Easy got in the car and Mongezi gave me a fist bump and then sauntered back into his shack. As we squeezed past the pit toilets again, a teenage boy popped out of the web of shacks, clutching a hammer in his hand.

“Just keep going,” Easy said.

The boy saw a pretty girl and pretended that he was going to attack her, and they both laughed. Then he skipped up ahead and disappeared. I swerved past one of the people that lived under the bridge, sped through the trash piles, and turned onto the paved road.

“I really didn’t like that,” I said. “Weren’t you scared?”

“No, I was not,” Easy said.

“Why not?”

“I know I am ready and Mongezi is ready,” he said unconvincingly. “And I’m thinking, nothing can happen, because if something happen to you, your fiancé will have a lot of questions for me.”

After we met Mongezi, Easy and I went to Maphinde’s, a butchery-and-barbecue joint in Nyanga East and Mzoli’s main competitor. We drank sodas and ate meat while a group of ladies ordered brimming platters of sausages and popped open fruit-and-vodka coolers.

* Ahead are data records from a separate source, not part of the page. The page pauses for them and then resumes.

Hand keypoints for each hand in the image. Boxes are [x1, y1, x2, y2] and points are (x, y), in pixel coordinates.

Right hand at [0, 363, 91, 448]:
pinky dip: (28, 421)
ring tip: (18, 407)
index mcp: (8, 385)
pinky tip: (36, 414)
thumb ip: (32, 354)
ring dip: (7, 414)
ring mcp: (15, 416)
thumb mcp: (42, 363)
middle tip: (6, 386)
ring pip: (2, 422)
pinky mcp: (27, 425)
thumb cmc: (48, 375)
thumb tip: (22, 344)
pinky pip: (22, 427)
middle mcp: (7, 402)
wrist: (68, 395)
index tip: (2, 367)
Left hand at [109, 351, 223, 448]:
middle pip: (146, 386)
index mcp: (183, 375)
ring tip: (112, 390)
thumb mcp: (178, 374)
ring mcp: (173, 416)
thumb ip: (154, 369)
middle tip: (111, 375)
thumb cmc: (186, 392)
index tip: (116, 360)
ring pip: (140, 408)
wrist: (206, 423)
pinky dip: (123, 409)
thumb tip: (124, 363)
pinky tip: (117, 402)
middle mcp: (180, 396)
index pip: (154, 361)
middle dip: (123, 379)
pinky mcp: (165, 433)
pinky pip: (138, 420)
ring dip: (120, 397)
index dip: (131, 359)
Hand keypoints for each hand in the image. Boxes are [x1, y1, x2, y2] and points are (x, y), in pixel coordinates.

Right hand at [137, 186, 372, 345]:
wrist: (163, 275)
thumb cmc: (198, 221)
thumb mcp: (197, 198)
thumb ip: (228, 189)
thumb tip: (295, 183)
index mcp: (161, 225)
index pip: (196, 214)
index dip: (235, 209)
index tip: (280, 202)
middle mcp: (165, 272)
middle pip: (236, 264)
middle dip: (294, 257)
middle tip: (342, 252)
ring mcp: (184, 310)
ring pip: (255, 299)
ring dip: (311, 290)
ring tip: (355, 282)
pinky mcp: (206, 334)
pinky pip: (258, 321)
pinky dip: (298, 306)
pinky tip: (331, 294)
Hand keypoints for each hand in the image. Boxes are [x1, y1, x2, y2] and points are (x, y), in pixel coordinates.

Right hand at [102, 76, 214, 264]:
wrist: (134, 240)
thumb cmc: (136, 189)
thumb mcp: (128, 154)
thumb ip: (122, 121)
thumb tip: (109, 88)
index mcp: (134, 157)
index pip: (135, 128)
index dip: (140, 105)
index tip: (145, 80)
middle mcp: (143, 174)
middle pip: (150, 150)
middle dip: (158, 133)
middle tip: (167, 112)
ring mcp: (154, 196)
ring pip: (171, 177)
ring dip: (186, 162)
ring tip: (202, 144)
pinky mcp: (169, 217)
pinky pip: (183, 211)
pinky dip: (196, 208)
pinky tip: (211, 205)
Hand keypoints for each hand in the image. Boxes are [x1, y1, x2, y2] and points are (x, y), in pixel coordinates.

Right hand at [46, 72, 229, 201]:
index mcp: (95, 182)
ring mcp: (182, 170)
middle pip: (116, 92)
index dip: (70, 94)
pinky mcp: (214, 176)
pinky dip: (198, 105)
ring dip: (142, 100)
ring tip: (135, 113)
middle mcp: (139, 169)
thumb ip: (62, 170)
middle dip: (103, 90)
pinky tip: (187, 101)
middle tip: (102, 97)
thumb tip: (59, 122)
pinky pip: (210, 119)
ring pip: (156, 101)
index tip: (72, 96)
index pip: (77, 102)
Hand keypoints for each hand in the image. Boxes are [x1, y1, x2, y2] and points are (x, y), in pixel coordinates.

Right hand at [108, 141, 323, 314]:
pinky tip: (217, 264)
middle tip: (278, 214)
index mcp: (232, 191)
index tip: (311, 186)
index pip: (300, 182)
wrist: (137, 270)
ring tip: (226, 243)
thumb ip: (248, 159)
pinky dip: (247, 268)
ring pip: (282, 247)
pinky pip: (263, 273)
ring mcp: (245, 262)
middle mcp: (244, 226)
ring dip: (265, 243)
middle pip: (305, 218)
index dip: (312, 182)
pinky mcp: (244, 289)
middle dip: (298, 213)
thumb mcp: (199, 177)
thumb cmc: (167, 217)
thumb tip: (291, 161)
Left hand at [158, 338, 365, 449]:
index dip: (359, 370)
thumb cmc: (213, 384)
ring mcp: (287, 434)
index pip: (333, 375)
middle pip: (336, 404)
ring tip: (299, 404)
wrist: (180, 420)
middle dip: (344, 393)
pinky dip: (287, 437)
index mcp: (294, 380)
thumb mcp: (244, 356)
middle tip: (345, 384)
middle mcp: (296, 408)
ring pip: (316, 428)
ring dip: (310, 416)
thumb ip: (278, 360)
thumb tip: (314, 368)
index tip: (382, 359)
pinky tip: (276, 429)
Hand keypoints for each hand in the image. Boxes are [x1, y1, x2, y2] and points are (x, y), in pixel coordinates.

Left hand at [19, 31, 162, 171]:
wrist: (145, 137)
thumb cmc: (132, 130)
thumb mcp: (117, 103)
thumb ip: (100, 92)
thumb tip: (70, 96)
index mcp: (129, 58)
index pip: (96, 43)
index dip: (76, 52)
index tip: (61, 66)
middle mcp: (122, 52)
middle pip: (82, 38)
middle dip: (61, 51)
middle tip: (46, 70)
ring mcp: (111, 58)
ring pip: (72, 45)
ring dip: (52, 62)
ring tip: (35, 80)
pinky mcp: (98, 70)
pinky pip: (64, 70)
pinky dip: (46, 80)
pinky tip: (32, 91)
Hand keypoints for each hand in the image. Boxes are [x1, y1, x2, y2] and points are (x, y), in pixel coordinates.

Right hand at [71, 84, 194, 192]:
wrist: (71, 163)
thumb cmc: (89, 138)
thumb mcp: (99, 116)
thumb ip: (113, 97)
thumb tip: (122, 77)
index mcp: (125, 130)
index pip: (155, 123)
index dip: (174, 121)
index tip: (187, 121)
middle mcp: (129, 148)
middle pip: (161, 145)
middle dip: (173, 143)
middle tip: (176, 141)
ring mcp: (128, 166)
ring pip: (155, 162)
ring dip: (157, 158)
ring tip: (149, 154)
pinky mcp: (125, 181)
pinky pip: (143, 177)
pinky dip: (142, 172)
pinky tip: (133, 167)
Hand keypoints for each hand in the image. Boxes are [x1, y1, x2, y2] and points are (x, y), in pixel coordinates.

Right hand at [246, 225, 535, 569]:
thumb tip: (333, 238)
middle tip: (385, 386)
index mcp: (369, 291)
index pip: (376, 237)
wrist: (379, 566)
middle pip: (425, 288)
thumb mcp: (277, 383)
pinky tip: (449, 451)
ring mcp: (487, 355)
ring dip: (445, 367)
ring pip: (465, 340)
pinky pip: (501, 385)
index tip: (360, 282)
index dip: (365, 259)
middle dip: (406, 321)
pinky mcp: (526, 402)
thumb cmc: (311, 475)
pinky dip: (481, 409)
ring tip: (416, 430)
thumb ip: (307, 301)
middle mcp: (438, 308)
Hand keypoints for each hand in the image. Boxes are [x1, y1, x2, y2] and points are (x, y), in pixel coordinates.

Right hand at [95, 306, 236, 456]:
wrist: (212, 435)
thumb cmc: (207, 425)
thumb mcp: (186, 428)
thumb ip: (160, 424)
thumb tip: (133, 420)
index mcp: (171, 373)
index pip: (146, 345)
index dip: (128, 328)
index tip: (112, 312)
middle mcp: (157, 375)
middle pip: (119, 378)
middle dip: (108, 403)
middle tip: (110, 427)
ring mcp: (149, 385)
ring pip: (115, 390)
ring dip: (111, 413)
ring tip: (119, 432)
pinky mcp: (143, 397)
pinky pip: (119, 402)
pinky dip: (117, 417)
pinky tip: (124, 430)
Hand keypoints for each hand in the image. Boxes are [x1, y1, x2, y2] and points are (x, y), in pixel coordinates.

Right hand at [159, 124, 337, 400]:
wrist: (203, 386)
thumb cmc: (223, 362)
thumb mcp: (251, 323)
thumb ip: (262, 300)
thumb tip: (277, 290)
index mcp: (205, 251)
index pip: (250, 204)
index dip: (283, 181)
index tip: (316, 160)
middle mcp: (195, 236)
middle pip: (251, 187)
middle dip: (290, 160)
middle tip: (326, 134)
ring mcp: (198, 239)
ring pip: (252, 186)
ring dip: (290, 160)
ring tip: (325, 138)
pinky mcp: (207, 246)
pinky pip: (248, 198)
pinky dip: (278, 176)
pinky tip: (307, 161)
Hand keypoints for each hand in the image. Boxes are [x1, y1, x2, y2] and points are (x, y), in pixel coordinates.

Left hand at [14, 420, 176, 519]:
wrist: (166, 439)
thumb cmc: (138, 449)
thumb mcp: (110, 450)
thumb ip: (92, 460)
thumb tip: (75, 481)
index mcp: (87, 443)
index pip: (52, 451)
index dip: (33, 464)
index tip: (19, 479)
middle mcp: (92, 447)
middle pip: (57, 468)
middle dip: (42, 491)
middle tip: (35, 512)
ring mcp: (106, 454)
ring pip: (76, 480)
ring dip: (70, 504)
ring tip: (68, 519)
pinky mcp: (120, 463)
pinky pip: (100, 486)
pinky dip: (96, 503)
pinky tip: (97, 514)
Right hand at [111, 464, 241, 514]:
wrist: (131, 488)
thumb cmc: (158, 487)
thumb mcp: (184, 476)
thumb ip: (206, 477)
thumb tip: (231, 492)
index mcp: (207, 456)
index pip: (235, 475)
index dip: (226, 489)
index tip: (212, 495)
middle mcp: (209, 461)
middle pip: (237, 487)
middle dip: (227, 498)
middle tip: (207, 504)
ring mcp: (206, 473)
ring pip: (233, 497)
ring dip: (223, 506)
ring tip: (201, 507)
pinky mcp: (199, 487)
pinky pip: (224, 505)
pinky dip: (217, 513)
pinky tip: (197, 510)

Their laughter and conversation were so lively and high-pitched that we couldn’t possibly talk, so we sat in silence, watching. After, we parked outside Easy’s house and talked about our day. Rain beat down on the roof and the car windows fogged. Aphiwe came out and tapped on the window. Easy handed her a small takeaway box of lamb.

“She is my angel,” Easy said, and we watched Aphiwe walk inside, her hair pushed into a knit cap.

“The conditions of Mongezi’s house were not good,” I said.

“I agree. But he is a man. He want to live in his own space with his family. Not at his mother’s house.”

“Would you live there?”

“Is only temporary, Mongezi’s house,” Easy said. Of course the shack was only temporary. To say it was permanent would be to admit defeat.

I drove home, and that night I found myself at dinner with a group of well-off white South Africans. Their house was near the Camps Bay beach, in the fanciest part of the city. It was made of concrete, with marble floors and a dunk pool on the patio. Table Mountain rose behind us. All around the home, gates hemmed us in, threaded with electrified cable. All of the women wore diamond rings on their fingers.

“What kind of engagement ring do you have?” one asked, peering at my bare finger. The ring itself still sat locked in a safe, never to be flaunted in Gugulethu. Once, I was scared of being robbed, but now I was mostly embarrassed by my obvious fortune.

“It’s a sapphire.”

“Oh yes, because of the blood diamonds!” she said, referring to the fact that African diamonds are often mined in conflict zones, on the backs of impoverished locals, the profits used to finance warlords. She flashed a two-carat princess-cut stone floating in a square of sparkling chips. “I also don’t like blood diamonds, but I needed one for an engagement ring.”